Citizens are becoming increasingly concerned about the impacts of pesticides and weed-and feed products (a mix of pesticides and fertilizers) on children, pets, pollinators, and the rest of us. Residents are taking matters into their own hands to ban lawn chemicals.

In 2015, Ogunquit became the first town in Maine to enact an ordinance banning the use of outdoor pesticides on both public and private land. South Portland is poised to do the same. South Portland’s approach focuses on education—for consumers, retailers, and town employees—before it phases in a prohibition on pesticide use on public properties, including athletic fields.

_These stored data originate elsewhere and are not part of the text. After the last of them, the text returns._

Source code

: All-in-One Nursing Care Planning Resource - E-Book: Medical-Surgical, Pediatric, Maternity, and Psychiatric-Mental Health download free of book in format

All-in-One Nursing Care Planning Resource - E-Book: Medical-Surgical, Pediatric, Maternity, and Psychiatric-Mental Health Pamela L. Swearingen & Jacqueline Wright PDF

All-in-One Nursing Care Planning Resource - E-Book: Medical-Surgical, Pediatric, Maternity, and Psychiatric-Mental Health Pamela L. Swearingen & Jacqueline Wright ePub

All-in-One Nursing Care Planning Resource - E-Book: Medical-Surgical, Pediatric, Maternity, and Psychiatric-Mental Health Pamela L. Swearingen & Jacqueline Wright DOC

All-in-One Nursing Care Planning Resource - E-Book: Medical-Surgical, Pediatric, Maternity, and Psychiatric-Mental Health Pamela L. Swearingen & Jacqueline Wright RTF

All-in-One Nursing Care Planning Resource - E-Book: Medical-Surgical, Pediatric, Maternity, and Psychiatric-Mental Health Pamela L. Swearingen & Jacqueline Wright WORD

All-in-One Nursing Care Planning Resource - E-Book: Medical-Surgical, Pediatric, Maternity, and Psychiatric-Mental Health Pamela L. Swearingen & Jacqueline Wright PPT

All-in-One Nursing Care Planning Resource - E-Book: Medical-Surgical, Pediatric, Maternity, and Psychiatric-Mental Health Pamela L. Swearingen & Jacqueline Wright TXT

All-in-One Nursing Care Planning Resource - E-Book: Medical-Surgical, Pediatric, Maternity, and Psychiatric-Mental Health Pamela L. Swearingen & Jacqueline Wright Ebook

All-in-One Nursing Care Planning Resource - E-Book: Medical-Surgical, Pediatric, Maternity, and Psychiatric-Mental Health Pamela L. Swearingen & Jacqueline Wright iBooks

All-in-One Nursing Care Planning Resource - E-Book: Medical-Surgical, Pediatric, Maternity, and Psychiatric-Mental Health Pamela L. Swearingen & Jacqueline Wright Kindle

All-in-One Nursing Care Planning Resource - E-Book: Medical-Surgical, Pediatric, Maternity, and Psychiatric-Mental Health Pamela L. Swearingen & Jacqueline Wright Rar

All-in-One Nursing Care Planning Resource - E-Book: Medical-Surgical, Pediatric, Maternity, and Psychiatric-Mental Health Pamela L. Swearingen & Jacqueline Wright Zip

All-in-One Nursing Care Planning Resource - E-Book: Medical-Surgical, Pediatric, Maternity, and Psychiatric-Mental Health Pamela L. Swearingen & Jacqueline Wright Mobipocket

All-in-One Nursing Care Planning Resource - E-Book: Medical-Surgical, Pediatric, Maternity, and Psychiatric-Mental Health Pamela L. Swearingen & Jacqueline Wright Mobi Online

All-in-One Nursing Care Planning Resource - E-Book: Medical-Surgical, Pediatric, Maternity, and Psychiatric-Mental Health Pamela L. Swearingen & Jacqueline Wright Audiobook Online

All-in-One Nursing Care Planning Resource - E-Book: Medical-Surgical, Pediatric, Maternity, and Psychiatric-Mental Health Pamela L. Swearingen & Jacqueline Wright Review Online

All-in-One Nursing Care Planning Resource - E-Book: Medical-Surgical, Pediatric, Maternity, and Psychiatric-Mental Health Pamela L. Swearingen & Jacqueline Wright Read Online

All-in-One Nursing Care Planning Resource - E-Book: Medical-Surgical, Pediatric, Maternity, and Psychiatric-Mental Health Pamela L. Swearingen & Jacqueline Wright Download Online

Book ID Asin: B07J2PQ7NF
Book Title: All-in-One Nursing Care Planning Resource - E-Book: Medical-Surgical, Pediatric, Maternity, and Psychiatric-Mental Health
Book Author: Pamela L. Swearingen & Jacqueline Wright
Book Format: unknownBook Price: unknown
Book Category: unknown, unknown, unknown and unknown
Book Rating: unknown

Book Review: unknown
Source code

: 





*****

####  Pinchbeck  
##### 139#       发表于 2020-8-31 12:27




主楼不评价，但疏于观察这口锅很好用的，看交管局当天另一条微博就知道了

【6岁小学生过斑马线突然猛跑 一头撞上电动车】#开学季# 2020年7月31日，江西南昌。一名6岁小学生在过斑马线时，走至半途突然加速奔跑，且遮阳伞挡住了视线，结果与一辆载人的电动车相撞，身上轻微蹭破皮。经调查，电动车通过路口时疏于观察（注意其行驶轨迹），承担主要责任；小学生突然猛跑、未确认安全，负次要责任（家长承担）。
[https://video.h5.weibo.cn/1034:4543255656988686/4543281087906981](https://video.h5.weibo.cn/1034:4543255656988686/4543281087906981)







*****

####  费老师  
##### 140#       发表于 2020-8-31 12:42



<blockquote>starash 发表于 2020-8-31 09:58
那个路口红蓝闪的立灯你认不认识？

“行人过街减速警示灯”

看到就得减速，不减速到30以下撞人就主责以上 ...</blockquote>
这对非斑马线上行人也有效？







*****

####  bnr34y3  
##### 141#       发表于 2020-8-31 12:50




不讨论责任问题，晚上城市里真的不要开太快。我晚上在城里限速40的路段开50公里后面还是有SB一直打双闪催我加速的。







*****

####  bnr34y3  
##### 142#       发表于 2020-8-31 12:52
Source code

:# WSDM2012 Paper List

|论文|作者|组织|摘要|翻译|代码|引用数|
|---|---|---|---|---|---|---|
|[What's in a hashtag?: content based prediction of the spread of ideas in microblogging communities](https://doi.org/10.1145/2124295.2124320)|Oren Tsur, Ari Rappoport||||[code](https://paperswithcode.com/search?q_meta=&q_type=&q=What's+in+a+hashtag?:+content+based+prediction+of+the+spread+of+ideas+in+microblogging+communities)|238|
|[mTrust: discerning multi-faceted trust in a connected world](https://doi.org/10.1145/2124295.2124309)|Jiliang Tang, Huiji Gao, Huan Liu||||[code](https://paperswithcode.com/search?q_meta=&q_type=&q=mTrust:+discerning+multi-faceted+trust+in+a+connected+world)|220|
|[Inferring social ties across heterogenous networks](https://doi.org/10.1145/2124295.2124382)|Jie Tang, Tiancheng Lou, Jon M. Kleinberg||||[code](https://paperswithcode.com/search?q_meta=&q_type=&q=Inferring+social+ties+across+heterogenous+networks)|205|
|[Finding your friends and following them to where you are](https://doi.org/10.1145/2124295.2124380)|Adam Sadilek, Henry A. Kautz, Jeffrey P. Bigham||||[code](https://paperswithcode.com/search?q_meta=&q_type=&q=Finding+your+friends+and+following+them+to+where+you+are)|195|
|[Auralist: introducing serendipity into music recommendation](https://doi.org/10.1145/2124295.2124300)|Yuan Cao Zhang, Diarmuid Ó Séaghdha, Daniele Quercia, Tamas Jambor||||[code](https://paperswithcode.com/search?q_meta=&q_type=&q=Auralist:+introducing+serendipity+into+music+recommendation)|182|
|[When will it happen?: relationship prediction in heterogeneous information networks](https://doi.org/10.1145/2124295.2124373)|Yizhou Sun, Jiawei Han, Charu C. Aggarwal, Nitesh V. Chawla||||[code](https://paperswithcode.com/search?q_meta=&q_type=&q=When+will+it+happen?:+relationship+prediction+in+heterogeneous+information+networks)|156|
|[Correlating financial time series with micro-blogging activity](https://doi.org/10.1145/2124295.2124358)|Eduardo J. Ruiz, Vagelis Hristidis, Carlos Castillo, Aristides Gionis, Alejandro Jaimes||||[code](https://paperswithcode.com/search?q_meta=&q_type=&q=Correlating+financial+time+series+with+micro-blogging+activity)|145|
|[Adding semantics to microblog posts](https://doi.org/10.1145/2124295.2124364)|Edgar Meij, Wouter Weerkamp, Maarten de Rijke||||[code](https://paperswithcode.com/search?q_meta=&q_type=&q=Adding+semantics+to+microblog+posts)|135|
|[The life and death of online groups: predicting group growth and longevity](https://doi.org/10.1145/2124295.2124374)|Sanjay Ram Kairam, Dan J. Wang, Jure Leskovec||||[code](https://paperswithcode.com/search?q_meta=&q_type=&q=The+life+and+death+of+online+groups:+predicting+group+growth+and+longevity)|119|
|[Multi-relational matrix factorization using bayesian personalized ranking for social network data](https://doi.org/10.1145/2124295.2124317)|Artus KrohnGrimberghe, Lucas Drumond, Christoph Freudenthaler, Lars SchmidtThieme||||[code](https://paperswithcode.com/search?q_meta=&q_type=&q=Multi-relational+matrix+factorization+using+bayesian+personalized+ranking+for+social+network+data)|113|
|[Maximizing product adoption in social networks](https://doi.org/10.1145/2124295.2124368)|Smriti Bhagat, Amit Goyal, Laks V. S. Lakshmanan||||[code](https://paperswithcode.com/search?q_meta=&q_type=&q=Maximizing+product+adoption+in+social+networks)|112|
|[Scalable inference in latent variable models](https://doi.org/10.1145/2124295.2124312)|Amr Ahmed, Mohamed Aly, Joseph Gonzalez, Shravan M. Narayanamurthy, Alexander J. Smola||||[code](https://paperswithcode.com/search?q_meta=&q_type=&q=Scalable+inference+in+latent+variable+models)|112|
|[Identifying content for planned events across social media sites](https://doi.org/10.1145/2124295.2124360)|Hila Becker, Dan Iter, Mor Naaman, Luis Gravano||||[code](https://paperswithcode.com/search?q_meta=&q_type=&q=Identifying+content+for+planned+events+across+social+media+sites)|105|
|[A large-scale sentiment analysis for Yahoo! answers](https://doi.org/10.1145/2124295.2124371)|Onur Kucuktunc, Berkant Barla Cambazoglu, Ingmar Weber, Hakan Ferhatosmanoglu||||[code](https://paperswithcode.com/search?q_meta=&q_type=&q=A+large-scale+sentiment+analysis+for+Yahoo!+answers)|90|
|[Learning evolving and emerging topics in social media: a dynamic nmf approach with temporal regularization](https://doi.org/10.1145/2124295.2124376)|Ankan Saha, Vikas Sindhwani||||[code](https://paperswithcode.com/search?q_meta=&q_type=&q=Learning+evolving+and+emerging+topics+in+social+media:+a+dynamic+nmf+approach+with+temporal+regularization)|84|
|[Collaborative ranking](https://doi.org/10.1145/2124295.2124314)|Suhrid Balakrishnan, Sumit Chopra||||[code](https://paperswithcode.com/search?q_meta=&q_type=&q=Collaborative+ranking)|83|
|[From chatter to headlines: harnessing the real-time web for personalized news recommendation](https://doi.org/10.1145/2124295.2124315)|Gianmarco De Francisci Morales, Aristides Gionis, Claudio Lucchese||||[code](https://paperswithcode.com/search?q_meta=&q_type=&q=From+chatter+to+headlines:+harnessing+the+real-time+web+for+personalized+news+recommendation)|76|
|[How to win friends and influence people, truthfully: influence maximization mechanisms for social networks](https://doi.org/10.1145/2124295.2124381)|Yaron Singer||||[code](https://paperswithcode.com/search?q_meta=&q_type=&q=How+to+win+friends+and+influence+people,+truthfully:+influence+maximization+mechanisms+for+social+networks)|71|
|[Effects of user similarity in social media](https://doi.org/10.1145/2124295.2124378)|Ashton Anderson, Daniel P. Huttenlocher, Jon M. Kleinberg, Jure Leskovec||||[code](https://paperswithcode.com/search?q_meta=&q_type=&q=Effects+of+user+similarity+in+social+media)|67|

A ban on pesticide use on private property will follow a year later. In a nod to Friends of Casco Bay’s concerns about nitrogen pollution in Casco Bay, the committee that drafted the South Portland ordinance has stated that an ordinance on fertilizers will be enacted separately.

At the other end of Casco Bay, the coastal town of Harpswell passed a pesticide ordinance on March 12th. Its ordinance clearly seeks to protect the fishing community, where lobstering is a way of life.

According to Mary Ann Nahf, Chair of Harpswell’s Conservation Commission, “The ordinance bans neonictinoids and insect growth regulators because of their toxicity to pollinators and lobsters. To further protect marine createures, it prohibits spraying of any pesticide or fertilizer within 25 feet of the shoreline.”

These ordinances may serve as models for Portland and other municipalities. Could a trend in community bans portend a downward turn in the use of pesticides and fertilizers? Time will tell.